### Your assignment
Put the text lines into a JSON list of strings, one string per line, starting at the beginning of the rows and stopping after the line that contains "Reteta aceasta e". Skip blank lines and leave the pictures out.

Top of Dataset excerpts

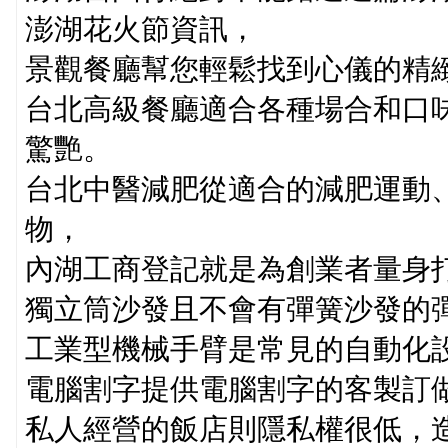
澎湖花火節資訊，
景觀餐廳幫您輕鬆找到心儀的精
台北高級餐廳適合各種場合和口
驚艷。
台北中醫減肥從適合的減肥運動
物，
內湖工商登記就是為創業者量身
獨立筒沙發且不會有彈簧沙發的
工業型機械手臂是常見的自動化
電腦割字提供電腦割字的客製訂
私人經營的飯店則隱私權很低，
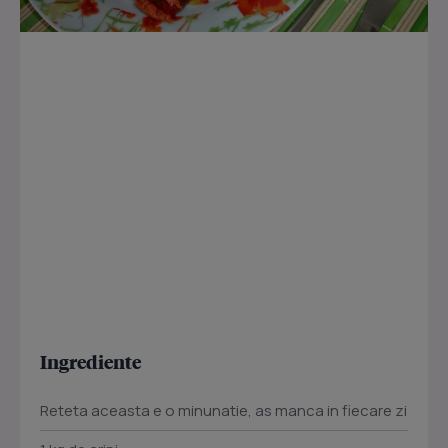
Ingrediente
Reteta aceasta e o minunatie, as manca in fiecare zi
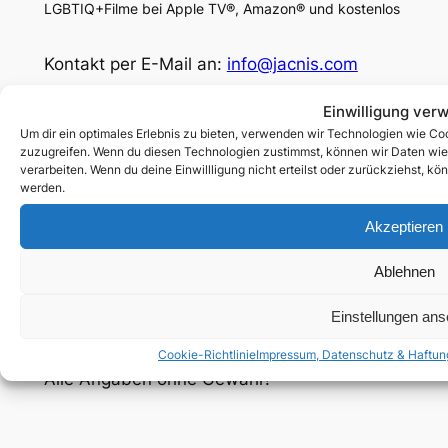
LGBTIQ+Filme bei Apple TV®, Amazon® und kostenlos
Kontakt per E-Mail an:
info@jacnis.com
Facebook
Einwilligung ver
Um dir ein optimales Erlebnis zu bieten, verwenden wir Technologien wie Co
Social
zuzugreifen. Wenn du diesen Technologien zustimmst, können wir Daten wie d
verarbeiten. Wenn du deine Einwillligung nicht erteilst oder zurückziehst, 
werden.
© 2025 by Jacnis.com
Akzeptieren
Rechtliches
Ablehnen
Impressum, Datenschutz & Haftung
Cookie-Richtlinie (EU)
Einstellungen an
Unterstütze mich:
paypal.me/jacnis
Cookie-Richtlinie
Impressum, Datenschutz & Haftun
Alle Angaben ohne Gewähr!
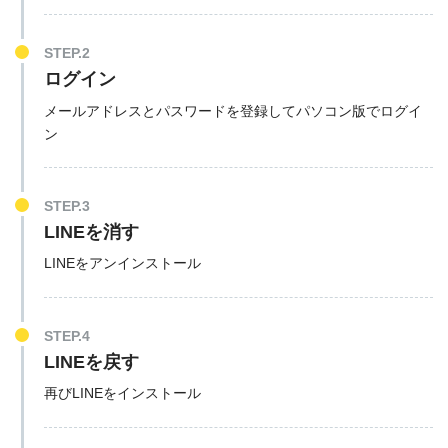
STEP.2
ログイン
メールアドレスとパスワードを登録してパソコン版でログイ
ン
STEP.3
LINEを消す
LINEをアンインストール
STEP.4
LINEを戻す
再びLINEをインストール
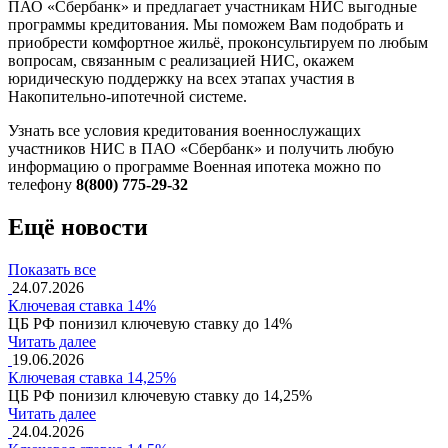
ПАО «Сбербанк» и предлагает участникам НИС выгодные
программы кредитования. Мы поможем Вам подобрать и
приобрести комфортное жильё, проконсультируем по любым
вопросам, связанным с реализацией НИС, окажем
юридическую поддержку на всех этапах участия в
Накопительно-ипотечной системе.
Узнать все условия кредитования военнослужащих
участников НИС в ПАО «Сбербанк» и получить любую
информацию о программе Военная ипотека можно по
телефону
8(800) 775-29-32
Ещё новости
Показать все
24.07.2026
Ключевая ставка 14%
ЦБ РФ понизил ключевую ставку до 14%
Читать далее
19.06.2026
Ключевая ставка 14,25%
ЦБ РФ понизил ключевую ставку до 14,25%
Читать далее
24.04.2026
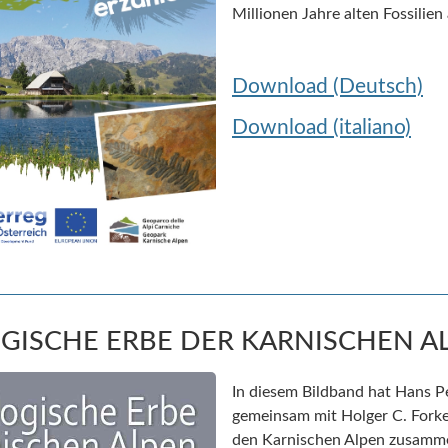
Millionen Jahre alten Fossilien
Download (Deutsch)
Download (italiano)
GISCHE ERBE DER KARNISCHEN A
In diesem Bildband hat Hans P
gemeinsam mit Holger C. Forke
den Karnischen Alpen zusamme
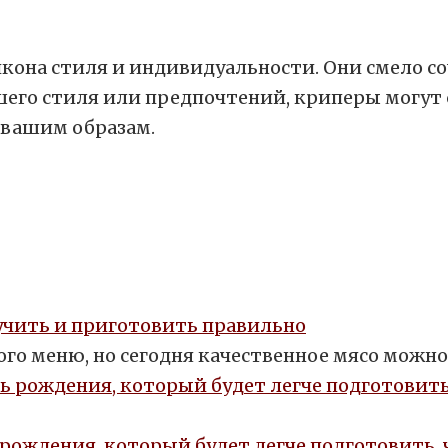
 икона стиля и индивидуальности. Они смело 
ашего стиля или предпочтений, криперы могу
к вашим образам.
лучить и приготовить правильно
го меню, но сегодня качественное мясо можно
 рождения, который будет легче подготовить,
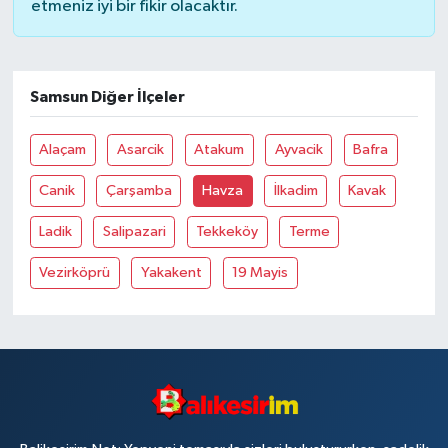
etmeniz iyi bir fikir olacaktır.
Samsun Diğer İlçeler
Alaçam
Asarcik
Atakum
Ayvacik
Bafra
Canik
Çarşamba
Havza
İlkadim
Kavak
Ladik
Salipazari
Tekkeköy
Terme
Vezirköprü
Yakakent
19 Mayis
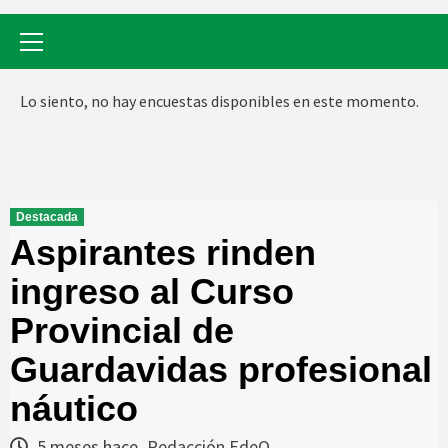
Menú
primario
Lo siento, no hay encuestas disponibles en este momento.
Destacada
Aspirantes rinden
ingreso al Curso
Provincial de
Guardavidas profesional
náutico
5 meses hace
Redacción EdeO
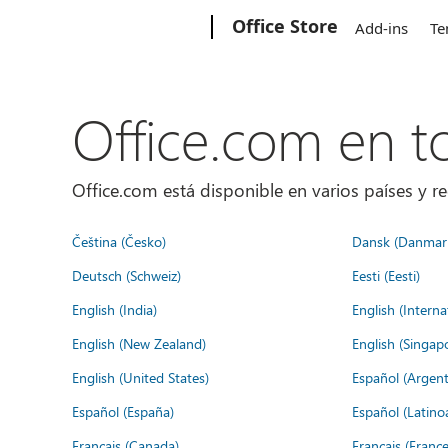
Microsoft
Office Store
Add-ins
Te
Office.com en 
Office.com está disponible en varios países y re
Čeština (Česko)
Dansk (Danmar
Deutsch (Schweiz)
Eesti (Eesti)
English (India)
English (Interna
English (New Zealand)
English (Singap
English (United States)
Español (Argent
Español (España)
Español (Latino
Français (Canada)
Français (France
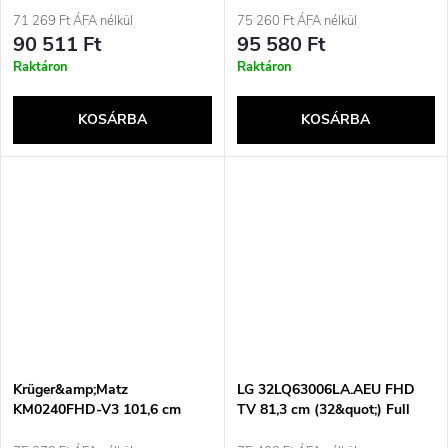
71 269 Ft ÁFA nélkül
75 260 Ft ÁFA nélkül
90 511 Ft
95 580 Ft
Raktáron
Raktáron
KOSÁRBA
KOSÁRBA
Krüger&amp;Matz
LG 32LQ63006LA.AEU FHD
KM0240FHD-V3 101,6 cm
TV 81,3 cm (32&quot;) Full
(40&quot;) FHD Smart TV
HD Smart TV Wi-Fi Fekete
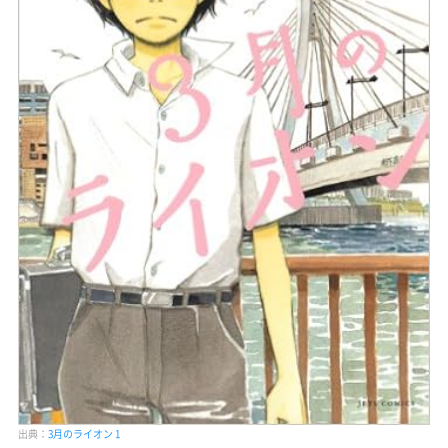
出典：
3月のライオン 1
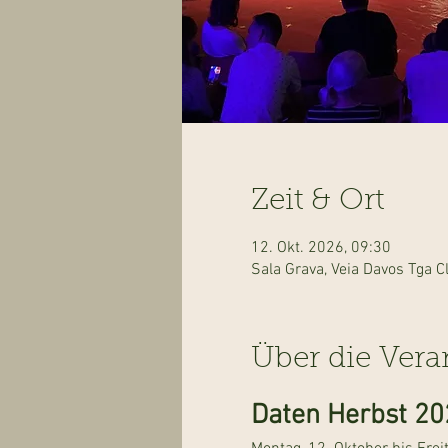
Zeit & Ort
12. Okt. 2026, 09:30
Sala Grava, Veia Davos Tga C
Über die Vera
Daten Herbst 20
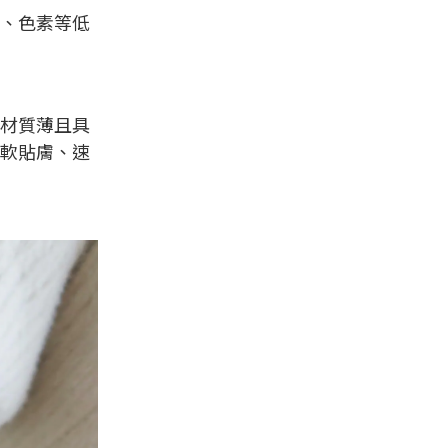
、色素等低
材質薄且具
軟貼膚、速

Bottom of Dataset excerpts

### The completed task
[
  "澎湖花火節資訊，",
  "景觀餐廳幫您輕鬆找到心儀的精",
  "台北高級餐廳適合各種場合和口",
  "驚艷。",
  "台北中醫減肥從適合的減肥運動",
  "物，",
  "內湖工商登記就是為創業者量身",
  "獨立筒沙發且不會有彈簧沙發的",
  "工業型機械手臂是常見的自動化",
  "電腦割字提供電腦割字的客製訂",
  "私人經營的飯店則隱私權很低，",
  "Ingrediente",
  "Reteta aceasta e o minunatie, as manca in fiecare zi"
]